> **READING PASSAGE**
>>>

Mailing List Archive

Negate Operator bug fixed.
Greets,

The "negate operator bug" in QueryParser-- which also affected other
multi-field queries with required/negated terms -- has been stomped.

QueryParser's interface has changed slightly: the 'default_field'
parameter has been deprecated and is being replaced by the plural
'fields', which should be an arrayref.

my $query_parser = KinoSearch::QueryParser::QueryParser->new(
analyzer => $analyzer,
fields => [ 'body', 'title' ],
);

I decided not to subclass QueryParser, as Java Lucene does with
MultiFieldQueryParser, since the ability to spec multiple fields is
really the only difference between those two classes, and I think
that it's more common to be searching multiple fields than just one.

<<<

> **DATA EXCERPT**
>>>

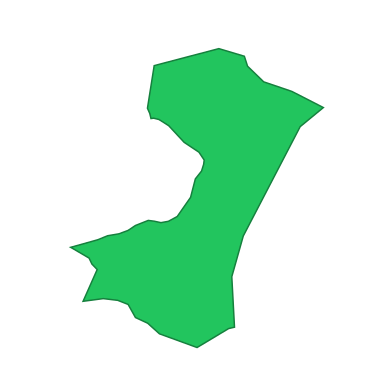 the border of Šentilj, rotated 109°
{"feature_id": "SVN-986", "entity_name": "Šentilj", "entity_type": "Municipality", "adm_level": 1, "iso_a3": "SVN", "parent_name": "Slovenia", "parent_adm1": "", "projection": "albers", "projection_center": [15.723, 46.676], "detail": "fine", "context": "isolated", "style": "filled", "palette": "green", "viewbox_px": 384, "rotation_deg": 109, "n_neighbors": 0, "source": "natural_earth", "source_scale": "10m", "svg_char_len": 738}
<svg xmlns="http://www.w3.org/2000/svg" viewBox="0 0 384 384"><g transform="rotate(109 192 192)"><path d="M216.9,129.2L259.1,126.8L306.0,107.8L309.2,112.9L337.4,136.6L336.7,176.6L330.5,191.2L329.1,204.6L319.1,215.8L318.6,226.9L321.7,241.2L330.8,259.4L296.2,256.4L292.7,263.2L288.0,267.8L283.8,288.7L268.0,265.8L260.8,257.5L255.4,247.6L249.2,240.0L242.1,234.6L233.1,224.1L231.9,218.2L231.1,211.4L227.4,204.8L220.0,198.0L197.5,191.6L178.5,193.1L169.1,189.8L162.0,190.0L157.8,190.9L152.1,198.4L147.6,215.6L136.9,235.6L134.2,246.9L134.7,252.3L135.9,254.7L131.5,257.5L127.3,261.4L84.8,268.9L47.7,213.3L46.6,186.7L55.0,180.4L64.5,160.1L64.4,130.3L69.4,95.3L95.0,111.0L216.9,129.2Z" fill="#22c55e" stroke="#15803d" stroke-width="1.5"/></g></svg>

<<<

Can you continue the mailing list post about the QueryParser negate operator fix, picking up after its last sentence and ignoring the listing?

> **TASK ANSWER**
A happy secondary effect is that Searcher's _prepare_simple_search
method is now a little easier to grok. Tony had suggested that it
would be nice if the transition from searching on strings to creating
Query objects wasn't quite so steep; it's just been rounded off a bit.

Since the svn trunk has now taken on the UTF-8 challenge and broken
backwards compatibility, a maintenance branch has been split off from
the 0.12 release. Version 0.13, to be released shortly, will be
taken from this branch, as will all future 0.1x releases. What is
now in trunk will probably come out as 0.20.


Marvin Humphrey

--
I'm looking for a part-time job.


slothbear:~/projects/ksmaint marvin$ svn diff
Index: lib/KinoSearch/QueryParser/QueryParser.pm
===================================================================
--- lib/KinoSearch/QueryParser/QueryParser.pm (revision 1032)
+++ lib/KinoSearch/QueryParser/QueryParser.pm (working copy)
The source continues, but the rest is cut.